Hua said that sustainability is a global issue that should be addressed collectively.

“800 million people don’t have enough food and two billion people don’t have access to clean water. These are relevant numbers to solve the SDGs. Sustainability impacts all of us,” he said. “In our pension fund we are incorporating ESG in everything including private equity. We have to turn SDGs into attractive asset class and look at how to collectively make a difference.”

He pointed to the green bonds as an example of the power of change.

“We are committed to asset class creation. After 150 green bonds issues we can create a standard, and if can share that with a larger community that’s a great opportunity. Asset owners and capital markets have to work with developing countries.”

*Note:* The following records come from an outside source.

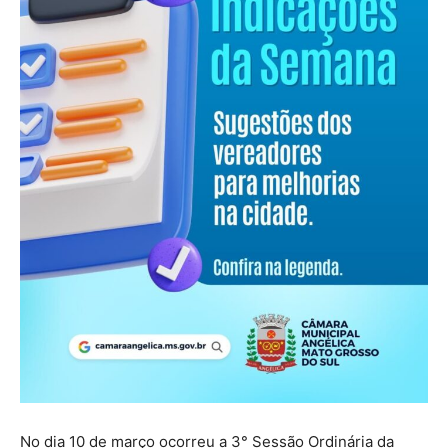
No dia 10 de março ocorreu a 3° Sessão Ordinária da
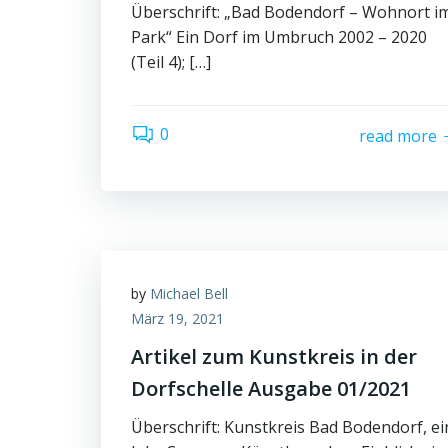
Überschrift: „Bad Bodendorf – Wohnort i
Park“ Ein Dorf im Umbruch 2002 – 2020
(Teil 4); […]
0
read more
by
Michael Bell
März 19, 2021
Artikel zum Kunstkreis in der
Dorfschelle Ausgabe 01/2021
Überschrift: Kunstkreis Bad Bodendorf, ei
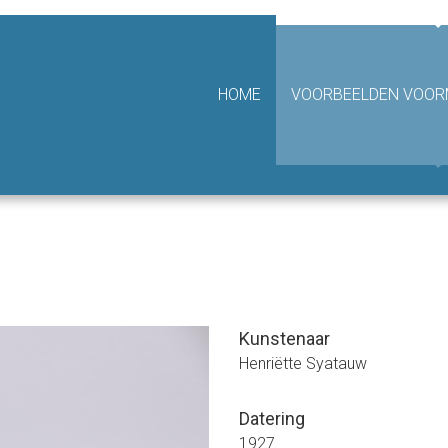
hting Van Achterbergh - Domhof
HOME
VOORBEELDEN VOORM
Kunstenaar
Henriëtte Syatauw
Datering
1927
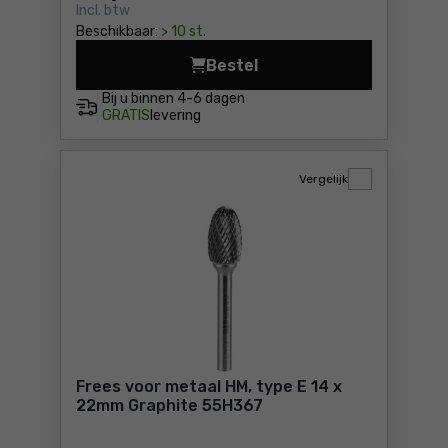
Incl. btw
Beschikbaar:
> 10 st.
Bestel
Frees voor metaal HM, type
Bij u binnen
4-6 dagen
GRATIS
levering
Vergelijk
Frees voor metaal HM, type E 14 x
22mm Graphite 55H367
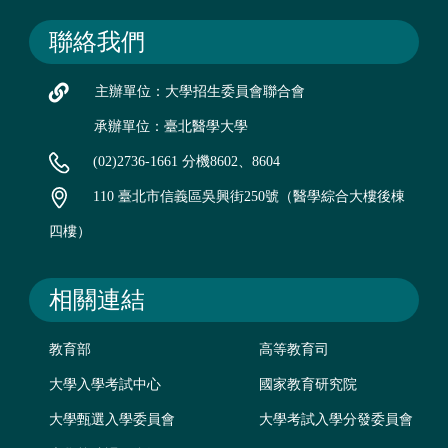
聯絡我們
主辦單位：大學招生委員會聯合會
承辦單位：臺北醫學大學
(02)2736-1661 分機8602、8604
110 臺北市信義區吳興街250號（醫學綜合大樓後棟
四樓）
相關連結
教育部
高等教育司
大學入學考試中心
國家教育研究院
大學甄選入學委員會
大學考試入學分發委員會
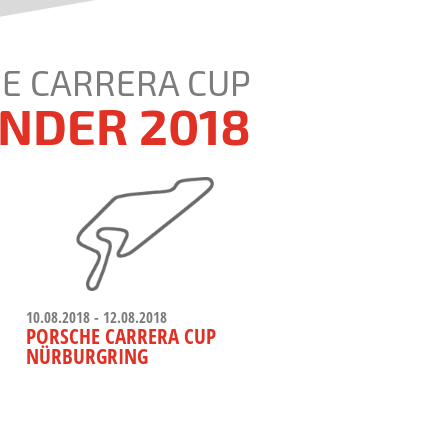
E CARRERA CUP
NDER 2018
10.08.2018 - 12.08.2018
PORSCHE CARRERA CUP
NÜRBURGRING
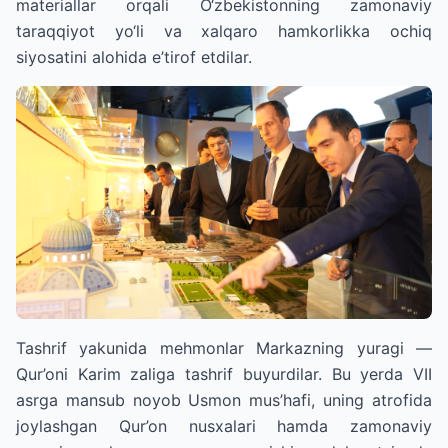
materiallar orqali O‘zbekistonning zamonaviy
taraqqiyot yo‘li va xalqaro hamkorlikka ochiq
siyosatini alohida e’tirof etdilar.
Tashrif yakunida mehmonlar Markazning yuragi —
Qur’oni Karim zaliga tashrif buyurdilar. Bu yerda VII
asrga mansub noyob Usmon mus’hafi, uning atrofida
joylashgan Qur’on nusxalari hamda zamonaviy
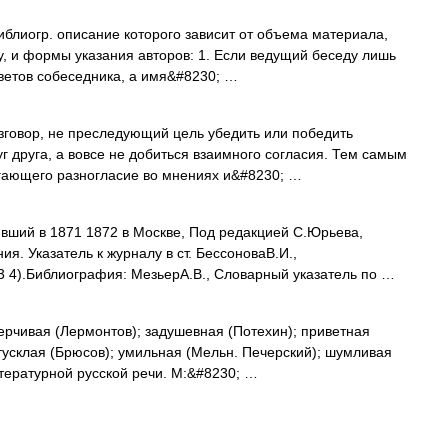
блиогр. описание которого зависит от объема материала,
у, и формы указания авторов: 1. Если ведущий беседу лишь
тветов собеседника, а имя&#8230; …
овор, не преследующий цель убедить или победить
г друга, а вовсе не добиться взаимного согласия. Тем самым
агающего разногласие во мнениях и&#8230; …
вший в 1871 1872 в Москве, Под редакцией С.Юрьева,
. Указатель к журналу в ст. БессоноваВ.И.,
3 4).Библиография: МезьерА.В., Словарный указатель по …
ерчивая (Лермонтов); задушевная (Потехин); приветная
 тусклая (Брюсов); умильная (Мельн. Печерский); шумливая
тературной русской речи. М:&#8230; …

Carnegie’s Lew said the investment committee picks long term issues it deems important, such as demographics, contagion or ESG, and then looks at how to invest including picking managers which are thinking about those issues. But she was underwhelmed by her ability to impact the market.

“Historically we have made more of our money in manager selection that in asset allocation, have stayed stagnant in asset allocation. We have the power to choose managers but not to change the market.”

The GPIF’s Mizuno encouraged her, and other smaller investors, to be empowered to make a difference.

“If smaller funds don’t think they can make a difference then together we won’t make a difference. We have to share the idea that we can all impact together. We pay too much attention analysing things we won’t be able to know such as what interest rates will be in 10 year’s time. But we can look at long term issues.”